**** Data records
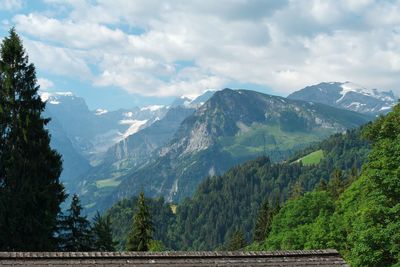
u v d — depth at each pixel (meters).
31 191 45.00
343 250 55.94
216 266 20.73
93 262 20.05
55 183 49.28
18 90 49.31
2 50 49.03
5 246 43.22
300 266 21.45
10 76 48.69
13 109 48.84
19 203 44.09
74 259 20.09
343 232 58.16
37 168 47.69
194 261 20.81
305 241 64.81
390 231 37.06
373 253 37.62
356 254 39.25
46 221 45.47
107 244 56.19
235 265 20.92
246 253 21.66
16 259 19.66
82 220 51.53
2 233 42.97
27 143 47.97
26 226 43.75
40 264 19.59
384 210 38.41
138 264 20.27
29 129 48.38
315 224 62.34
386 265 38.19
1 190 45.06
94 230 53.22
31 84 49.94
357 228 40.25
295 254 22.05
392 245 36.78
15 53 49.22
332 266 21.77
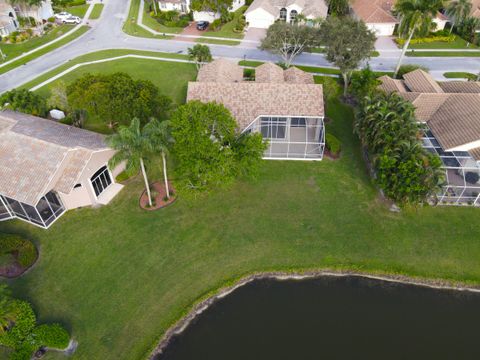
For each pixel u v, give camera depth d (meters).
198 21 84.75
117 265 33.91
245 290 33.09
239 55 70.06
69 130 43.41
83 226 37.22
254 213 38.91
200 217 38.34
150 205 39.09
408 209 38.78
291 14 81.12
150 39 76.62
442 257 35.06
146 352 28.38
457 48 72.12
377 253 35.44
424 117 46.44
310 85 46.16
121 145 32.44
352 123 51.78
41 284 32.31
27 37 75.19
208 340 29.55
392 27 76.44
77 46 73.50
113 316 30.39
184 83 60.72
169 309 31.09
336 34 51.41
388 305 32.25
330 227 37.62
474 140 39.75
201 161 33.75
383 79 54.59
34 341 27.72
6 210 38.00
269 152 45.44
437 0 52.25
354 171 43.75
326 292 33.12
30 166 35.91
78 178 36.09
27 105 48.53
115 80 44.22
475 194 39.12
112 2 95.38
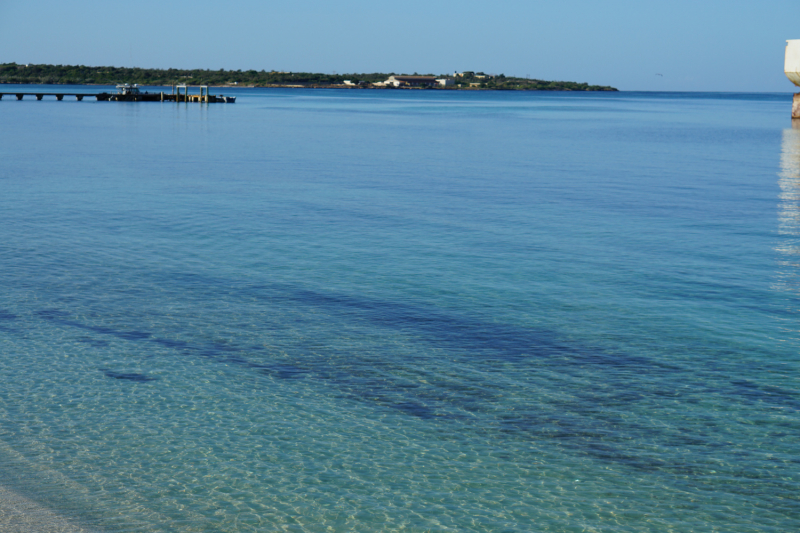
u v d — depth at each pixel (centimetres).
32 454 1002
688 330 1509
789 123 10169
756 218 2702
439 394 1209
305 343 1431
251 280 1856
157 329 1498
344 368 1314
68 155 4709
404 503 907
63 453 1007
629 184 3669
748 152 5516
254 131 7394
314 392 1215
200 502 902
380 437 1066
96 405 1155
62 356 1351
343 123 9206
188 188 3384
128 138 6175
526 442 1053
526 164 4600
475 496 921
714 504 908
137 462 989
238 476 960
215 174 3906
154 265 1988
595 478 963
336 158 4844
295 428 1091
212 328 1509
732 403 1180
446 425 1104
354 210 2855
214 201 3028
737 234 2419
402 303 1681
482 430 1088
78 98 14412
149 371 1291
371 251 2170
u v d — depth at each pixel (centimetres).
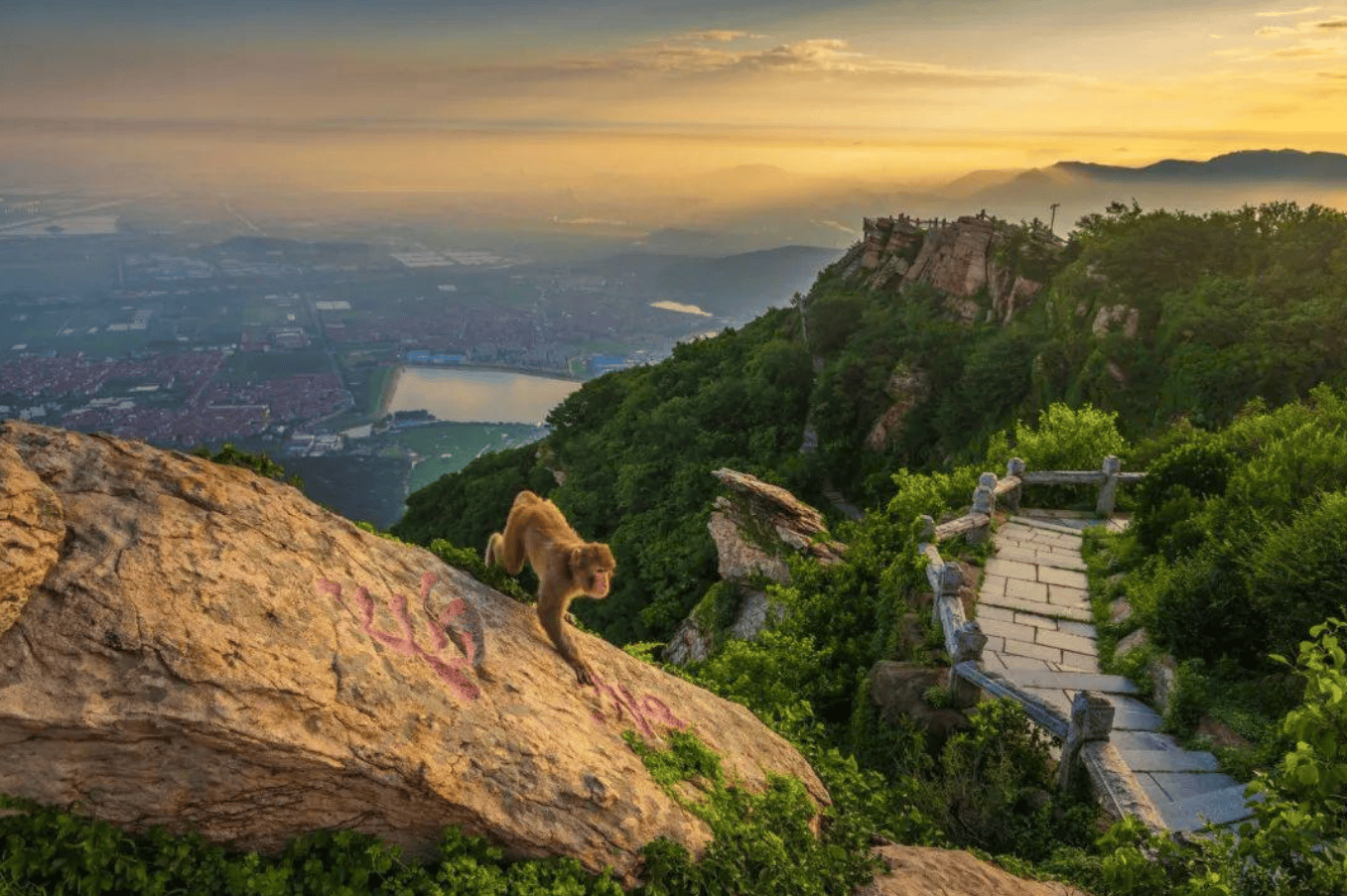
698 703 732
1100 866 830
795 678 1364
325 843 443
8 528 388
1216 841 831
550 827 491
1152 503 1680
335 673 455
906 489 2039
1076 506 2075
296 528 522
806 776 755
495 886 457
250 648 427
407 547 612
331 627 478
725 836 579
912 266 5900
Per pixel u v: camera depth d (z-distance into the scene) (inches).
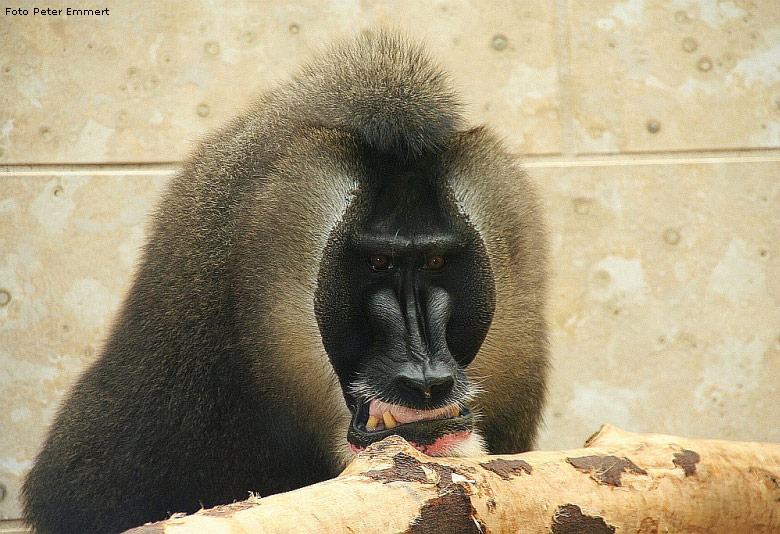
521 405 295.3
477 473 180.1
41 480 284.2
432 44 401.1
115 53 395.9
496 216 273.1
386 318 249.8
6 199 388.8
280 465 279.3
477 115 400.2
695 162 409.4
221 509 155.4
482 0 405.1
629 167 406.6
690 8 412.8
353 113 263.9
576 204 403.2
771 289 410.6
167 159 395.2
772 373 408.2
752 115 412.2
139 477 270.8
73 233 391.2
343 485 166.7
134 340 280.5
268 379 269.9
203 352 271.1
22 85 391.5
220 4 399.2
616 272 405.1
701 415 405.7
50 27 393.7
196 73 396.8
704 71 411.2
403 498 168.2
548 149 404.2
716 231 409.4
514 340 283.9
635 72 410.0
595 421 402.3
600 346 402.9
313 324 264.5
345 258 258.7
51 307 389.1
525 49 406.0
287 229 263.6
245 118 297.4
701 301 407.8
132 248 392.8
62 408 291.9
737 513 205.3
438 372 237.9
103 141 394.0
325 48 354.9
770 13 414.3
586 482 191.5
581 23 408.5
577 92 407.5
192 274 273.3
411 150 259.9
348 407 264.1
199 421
********
§ **What you have to do**:
Pictures aside, reproduce every record exactly as it stands.

§ **Solution for this exercise**:
u v d — depth at each pixel (meters).
31 191 45.00
343 250 55.94
216 266 20.73
93 262 20.05
55 183 49.28
18 90 49.31
2 50 49.03
5 246 43.22
300 266 21.45
10 76 48.69
13 109 48.84
19 203 44.09
74 259 20.09
343 232 58.16
37 168 47.69
194 261 20.81
305 241 64.81
390 231 37.06
373 253 37.62
356 254 39.25
46 221 45.47
107 244 56.19
235 265 20.92
246 253 21.66
16 259 19.66
82 220 51.53
2 233 42.97
27 143 47.97
26 226 43.75
40 264 19.59
384 210 38.41
138 264 20.27
29 129 48.38
315 224 62.34
386 265 38.19
1 190 45.06
94 230 53.22
31 84 49.94
357 228 40.25
295 254 22.05
392 245 36.78
15 53 49.22
332 266 21.77
For each pixel u v, give camera depth d (meters).
198 21 84.75
117 265 33.91
245 290 33.09
239 55 70.06
69 130 43.41
83 226 37.22
254 213 38.91
200 217 38.34
150 205 39.09
408 209 38.78
291 14 81.12
150 39 76.62
442 257 35.06
146 352 28.38
457 48 72.12
377 253 35.44
424 117 46.44
310 85 46.16
121 145 32.44
352 123 51.78
41 284 32.31
27 37 75.19
208 340 29.55
392 27 76.44
77 46 73.50
113 316 30.39
184 83 60.72
169 309 31.09
336 34 51.41
388 305 32.25
330 227 37.62
474 140 39.75
201 161 33.75
383 79 54.59
34 341 27.72
6 210 38.00
269 152 45.44
437 0 52.25
354 171 43.75
326 292 33.12
30 166 35.91
78 178 36.09
27 105 48.53
115 80 44.22
475 194 39.12
112 2 95.38
u v d — depth at each pixel (centimetres).
32 454 1002
688 330 1509
789 123 10169
756 218 2702
439 394 1209
305 343 1431
251 280 1856
157 329 1498
344 368 1314
68 155 4709
404 503 907
63 453 1007
629 184 3669
748 152 5516
254 131 7394
314 392 1215
200 502 902
380 437 1066
96 405 1155
62 356 1351
343 123 9206
188 188 3384
128 138 6175
526 442 1053
526 164 4600
475 496 921
714 504 908
137 462 989
238 476 960
215 174 3906
154 265 1988
595 478 963
336 158 4844
295 428 1091
212 328 1509
732 403 1180
446 425 1104
354 210 2855
214 201 3028
737 234 2419
402 303 1681
482 430 1088
78 98 14412
149 371 1291
371 251 2170
u v d — depth at each pixel (centimetres).
698 703 732
1100 866 830
795 678 1364
325 843 443
8 528 388
1216 841 831
550 827 491
1152 503 1680
335 673 455
906 489 2039
1076 506 2075
296 528 522
806 776 755
495 886 457
250 648 427
407 547 612
331 627 478
725 836 579
912 266 5900
Per pixel u v: camera depth d (z-distance into the scene) (inches).
521 405 295.3
477 473 180.1
41 480 284.2
432 44 401.1
115 53 395.9
496 216 273.1
386 318 249.8
6 199 388.8
280 465 279.3
477 115 400.2
695 162 409.4
221 509 155.4
482 0 405.1
629 167 406.6
690 8 412.8
353 113 263.9
576 204 403.2
771 289 410.6
167 159 395.2
772 373 408.2
752 115 412.2
139 477 270.8
73 233 391.2
343 485 166.7
134 340 280.5
268 379 269.9
203 352 271.1
22 85 391.5
220 4 399.2
616 272 405.1
701 415 405.7
50 27 393.7
196 73 396.8
704 71 411.2
403 498 168.2
548 149 404.2
716 231 409.4
514 340 283.9
635 72 410.0
595 421 402.3
600 346 402.9
313 324 264.5
345 258 258.7
51 307 389.1
525 49 406.0
287 229 263.6
245 118 297.4
701 301 407.8
132 248 392.8
62 408 291.9
737 513 205.3
438 372 237.9
103 141 394.0
325 48 354.9
770 13 414.3
586 482 191.5
581 23 408.5
577 92 407.5
192 274 273.3
411 150 259.9
348 407 264.1
199 421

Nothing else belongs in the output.